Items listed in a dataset

************

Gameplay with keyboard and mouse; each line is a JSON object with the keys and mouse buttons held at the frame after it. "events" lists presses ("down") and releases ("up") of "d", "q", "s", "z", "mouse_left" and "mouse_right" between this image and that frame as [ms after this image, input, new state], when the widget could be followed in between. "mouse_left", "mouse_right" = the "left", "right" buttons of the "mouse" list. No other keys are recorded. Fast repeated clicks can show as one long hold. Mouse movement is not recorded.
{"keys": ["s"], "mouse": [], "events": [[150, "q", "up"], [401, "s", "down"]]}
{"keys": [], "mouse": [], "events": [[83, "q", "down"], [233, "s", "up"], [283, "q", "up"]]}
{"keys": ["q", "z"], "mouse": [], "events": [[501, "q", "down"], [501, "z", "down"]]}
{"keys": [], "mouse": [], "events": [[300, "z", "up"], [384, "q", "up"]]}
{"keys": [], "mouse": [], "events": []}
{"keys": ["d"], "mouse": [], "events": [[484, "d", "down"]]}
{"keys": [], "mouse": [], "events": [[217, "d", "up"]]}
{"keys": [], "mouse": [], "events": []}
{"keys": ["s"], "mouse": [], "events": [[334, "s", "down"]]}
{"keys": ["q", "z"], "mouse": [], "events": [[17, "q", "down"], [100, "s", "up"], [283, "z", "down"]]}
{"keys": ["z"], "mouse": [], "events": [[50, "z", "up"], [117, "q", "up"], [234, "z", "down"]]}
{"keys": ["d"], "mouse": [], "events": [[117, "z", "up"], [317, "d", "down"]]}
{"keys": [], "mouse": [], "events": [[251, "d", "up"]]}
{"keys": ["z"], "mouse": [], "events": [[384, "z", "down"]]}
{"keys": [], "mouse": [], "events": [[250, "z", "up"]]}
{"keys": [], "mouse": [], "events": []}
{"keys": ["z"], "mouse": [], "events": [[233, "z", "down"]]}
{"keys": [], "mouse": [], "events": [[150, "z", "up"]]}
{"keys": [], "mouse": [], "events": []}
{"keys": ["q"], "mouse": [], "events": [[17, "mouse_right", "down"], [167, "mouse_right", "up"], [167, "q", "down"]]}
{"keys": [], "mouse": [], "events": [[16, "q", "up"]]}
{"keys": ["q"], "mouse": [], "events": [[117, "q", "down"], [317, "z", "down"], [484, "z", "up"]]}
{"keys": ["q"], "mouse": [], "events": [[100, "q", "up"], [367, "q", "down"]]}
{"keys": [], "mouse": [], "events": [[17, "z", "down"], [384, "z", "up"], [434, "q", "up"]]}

************

What you need to do >> Every entry shown above is to be written out exactly.

Result of this task >>
Gameplay with keyboard and mouse; each line is a JSON object with the keys and mouse buttons held at the frame after it. "events" lists presses ("down") and releases ("up") of "d", "q", "s", "z", "mouse_left" and "mouse_right" between this image and that frame as [ms after this image, input, new state], when the widget could be followed in between. "mouse_left", "mouse_right" = the "left", "right" buttons of the "mouse" list. No other keys are recorded. Fast repeated clicks can show as one long hold. Mouse movement is not recorded.
{"keys": ["s"], "mouse": [], "events": [[150, "q", "up"], [401, "s", "down"]]}
{"keys": [], "mouse": [], "events": [[83, "q", "down"], [233, "s", "up"], [283, "q", "up"]]}
{"keys": ["q", "z"], "mouse": [], "events": [[501, "q", "down"], [501, "z", "down"]]}
{"keys": [], "mouse": [], "events": [[300, "z", "up"], [384, "q", "up"]]}
{"keys": [], "mouse": [], "events": []}
{"keys": ["d"], "mouse": [], "events": [[484, "d", "down"]]}
{"keys": [], "mouse": [], "events": [[217, "d", "up"]]}
{"keys": [], "mouse": [], "events": []}
{"keys": ["s"], "mouse": [], "events": [[334, "s", "down"]]}
{"keys": ["q", "z"], "mouse": [], "events": [[17, "q", "down"], [100, "s", "up"], [283, "z", "down"]]}
{"keys": ["z"], "mouse": [], "events": [[50, "z", "up"], [117, "q", "up"], [234, "z", "down"]]}
{"keys": ["d"], "mouse": [], "events": [[117, "z", "up"], [317, "d", "down"]]}
{"keys": [], "mouse": [], "events": [[251, "d", "up"]]}
{"keys": ["z"], "mouse": [], "events": [[384, "z", "down"]]}
{"keys": [], "mouse": [], "events": [[250, "z", "up"]]}
{"keys": [], "mouse": [], "events": []}
{"keys": ["z"], "mouse": [], "events": [[233, "z", "down"]]}
{"keys": [], "mouse": [], "events": [[150, "z", "up"]]}
{"keys": [], "mouse": [], "events": []}
{"keys": ["q"], "mouse": [], "events": [[17, "mouse_right", "down"], [167, "mouse_right", "up"], [167, "q", "down"]]}
{"keys": [], "mouse": [], "events": [[16, "q", "up"]]}
{"keys": ["q"], "mouse": [], "events": [[117, "q", "down"], [317, "z", "down"], [484, "z", "up"]]}
{"keys": ["q"], "mouse": [], "events": [[100, "q", "up"], [367, "q", "down"]]}
{"keys": [], "mouse": [], "events": [[17, "z", "down"], [384, "z", "up"], [434, "q", "up"]]}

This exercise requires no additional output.